Data for processing
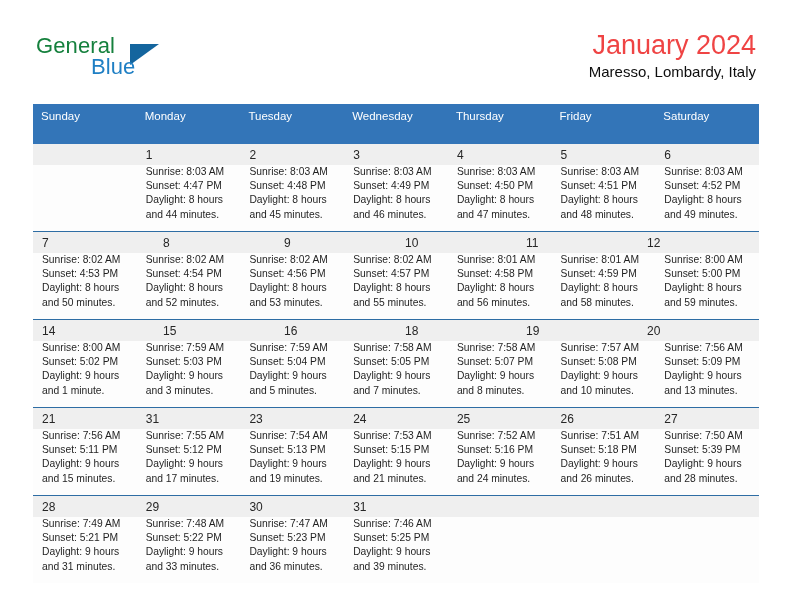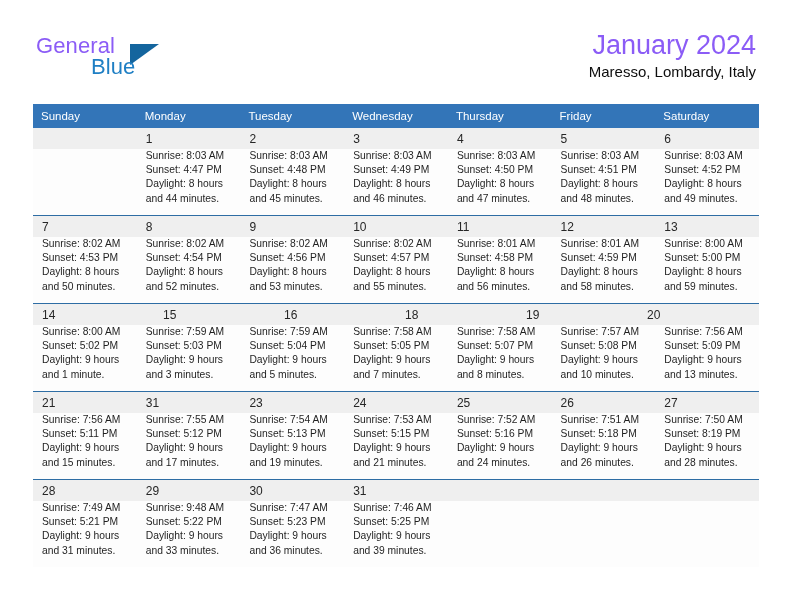--- a/index.html
+++ b/index.html
@@ -37,21 +37,21 @@
     top: 33px;
     width: 300px;
     height: 56px;
   }
   .brand-general {
     position: absolute;
     left: 0;
     top: 0;
     font-size: 22px;
     line-height: 26px;
-    color: #8b5cf6;
+    color: #15803d;
     letter-spacing: 0.1px;
     white-space: nowrap;
   }
   .brand-blue {
     position: absolute;
     left: 55px;
     top: 21px;
     font-size: 22px;
     line-height: 26px;
     color: #1f7fc4;
@@ -70,21 +70,21 @@
 
   .titleblock {
     position: absolute;
     right: 36px;
     top: 28px;
     text-align: right;
   }
   .cal-title {
     font-size: 27px;
     line-height: 34px;
-    color: #8b5cf6;
+    color: #ef4444;
     font-weight: normal;
     white-space: nowrap;
   }
   .cal-subtitle {
     font-size: 15px;
     line-height: 19px;
     color: #0d0d0d;
     white-space: nowrap;
   }
 
@@ -97,21 +97,21 @@
   }
 
   .weekday-row {
     display: flex;
     width: 100%;
     background: #3375b8;
   }
   .weekday {
     flex: 1 1 0;
     box-sizing: border-box;
-    padding: 4px 0 4px 8px;
+    padding: 4px 0 20px 8px;
     font-size: 11.5px;
     line-height: 16px;
     color: #ffffff;
     white-space: nowrap;
   }
 
   .week {
     width: 100%;
     border-top: 1.4px solid #2e6da4;
   }
@@ -237,21 +237,20 @@
           </div>
         </div>
         <div class="week">
           <div class="week-numbers">
             <div class="daynum">7</div>
             <div class="daynum">8</div>
             <div class="daynum">9</div>
             <div class="daynum">10</div>
             <div class="daynum">11</div>
             <div class="daynum">12</div>
-            <div class="daynum">13</div>
           </div>
           <div class="week-bodies">
             <div class="daybody">
               <div class="dayline">Sunrise: 8:02 AM</div>
               <div class="dayline">Sunset: 4:53 PM</div>
               <div class="dayline">Daylight: 8 hours</div>
               <div class="dayline">and 50 minutes.</div>
             </div>
             <div class="daybody">
               <div class="dayline">Sunrise: 8:02 AM</div>
@@ -387,21 +386,21 @@
               <div class="dayline">and 24 minutes.</div>
             </div>
             <div class="daybody">
               <div class="dayline">Sunrise: 7:51 AM</div>
               <div class="dayline">Sunset: 5:18 PM</div>
               <div class="dayline">Daylight: 9 hours</div>
               <div class="dayline">and 26 minutes.</div>
             </div>
             <div class="daybody">
               <div class="dayline">Sunrise: 7:50 AM</div>
-              <div class="dayline">Sunset: 8:19 PM</div>
+              <div class="dayline">Sunset: 5:39 PM</div>
               <div class="dayline">Daylight: 9 hours</div>
               <div class="dayline">and 28 minutes.</div>
             </div>
           </div>
         </div>
         <div class="week">
           <div class="week-numbers">
             <div class="daynum">28</div>
             <div class="daynum">29</div>
             <div class="daynum">30</div>
@@ -411,21 +410,21 @@
             <div class="daynum"></div>
           </div>
           <div class="week-bodies">
             <div class="daybody">
               <div class="dayline">Sunrise: 7:49 AM</div>
               <div class="dayline">Sunset: 5:21 PM</div>
               <div class="dayline">Daylight: 9 hours</div>
               <div class="dayline">and 31 minutes.</div>
             </div>
             <div class="daybody">
-              <div class="dayline">Sunrise: 9:48 AM</div>
+              <div class="dayline">Sunrise: 7:48 AM</div>
               <div class="dayline">Sunset: 5:22 PM</div>
               <div class="dayline">Daylight: 9 hours</div>
               <div class="dayline">and 33 minutes.</div>
             </div>
             <div class="daybody">
               <div class="dayline">Sunrise: 7:47 AM</div>
               <div class="dayline">Sunset: 5:23 PM</div>
               <div class="dayline">Daylight: 9 hours</div>
               <div class="dayline">and 36 minutes.</div>
             </div>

Problem
Each line above is to be copied verbatim. Drop any image from the copy.

Reply to the exercise
--- a/index.html
+++ b/index.html
@@ -37,21 +37,21 @@
     top: 33px;
     width: 300px;
     height: 56px;
   }
   .brand-general {
     position: absolute;
     left: 0;
     top: 0;
     font-size: 22px;
     line-height: 26px;
-    color: #8b5cf6;
+    color: #15803d;
     letter-spacing: 0.1px;
     white-space: nowrap;
   }
   .brand-blue {
     position: absolute;
     left: 55px;
     top: 21px;
     font-size: 22px;
     line-height: 26px;
     color: #1f7fc4;
@@ -70,21 +70,21 @@
 
   .titleblock {
     position: absolute;
     right: 36px;
     top: 28px;
     text-align: right;
   }
   .cal-title {
     font-size: 27px;
     line-height: 34px;
-    color: #8b5cf6;
+    color: #ef4444;
     font-weight: normal;
     white-space: nowrap;
   }
   .cal-subtitle {
     font-size: 15px;
     line-height: 19px;
     color: #0d0d0d;
     white-space: nowrap;
   }
 
@@ -97,21 +97,21 @@
   }
 
   .weekday-row {
     display: flex;
     width: 100%;
     background: #3375b8;
   }
   .weekday {
     flex: 1 1 0;
     box-sizing: border-box;
-    padding: 4px 0 4px 8px;
+    padding: 4px 0 20px 8px;
     font-size: 11.5px;
     line-height: 16px;
     color: #ffffff;
     white-space: nowrap;
   }
 
   .week {
     width: 100%;
     border-top: 1.4px solid #2e6da4;
   }
@@ -237,21 +237,20 @@
           </div>
         </div>
         <div class="week">
           <div class="week-numbers">
             <div class="daynum">7</div>
             <div class="daynum">8</div>
             <div class="daynum">9</div>
             <div class="daynum">10</div>
             <div class="daynum">11</div>
             <div class="daynum">12</div>
-            <div class="daynum">13</div>
           </div>
           <div class="week-bodies">
             <div class="daybody">
               <div class="dayline">Sunrise: 8:02 AM</div>
               <div class="dayline">Sunset: 4:53 PM</div>
               <div class="dayline">Daylight: 8 hours</div>
               <div class="dayline">and 50 minutes.</div>
             </div>
             <div class="daybody">
               <div class="dayline">Sunrise: 8:02 AM</div>
@@ -387,21 +386,21 @@
               <div class="dayline">and 24 minutes.</div>
             </div>
             <div class="daybody">
               <div class="dayline">Sunrise: 7:51 AM</div>
               <div class="dayline">Sunset: 5:18 PM</div>
               <div class="dayline">Daylight: 9 hours</div>
               <div class="dayline">and 26 minutes.</div>
             </div>
             <div class="daybody">
               <div class="dayline">Sunrise: 7:50 AM</div>
-              <div class="dayline">Sunset: 8:19 PM</div>
+              <div class="dayline">Sunset: 5:39 PM</div>
               <div class="dayline">Daylight: 9 hours</div>
               <div class="dayline">and 28 minutes.</div>
             </div>
           </div>
         </div>
         <div class="week">
           <div class="week-numbers">
             <div class="daynum">28</div>
             <div class="daynum">29</div>
             <div class="daynum">30</div>
@@ -411,21 +410,21 @@
             <div class="daynum"></div>
           </div>
           <div class="week-bodies">
             <div class="daybody">
               <div class="dayline">Sunrise: 7:49 AM</div>
               <div class="dayline">Sunset: 5:21 PM</div>
               <div class="dayline">Daylight: 9 hours</div>
               <div class="dayline">and 31 minutes.</div>
             </div>
             <div class="daybody">
-              <div class="dayline">Sunrise: 9:48 AM</div>
+              <div class="dayline">Sunrise: 7:48 AM</div>
               <div class="dayline">Sunset: 5:22 PM</div>
               <div class="dayline">Daylight: 9 hours</div>
               <div class="dayline">and 33 minutes.</div>
             </div>
             <div class="daybody">
               <div class="dayline">Sunrise: 7:47 AM</div>
               <div class="dayline">Sunset: 5:23 PM</div>
               <div class="dayline">Daylight: 9 hours</div>
               <div class="dayline">and 36 minutes.</div>
             </div>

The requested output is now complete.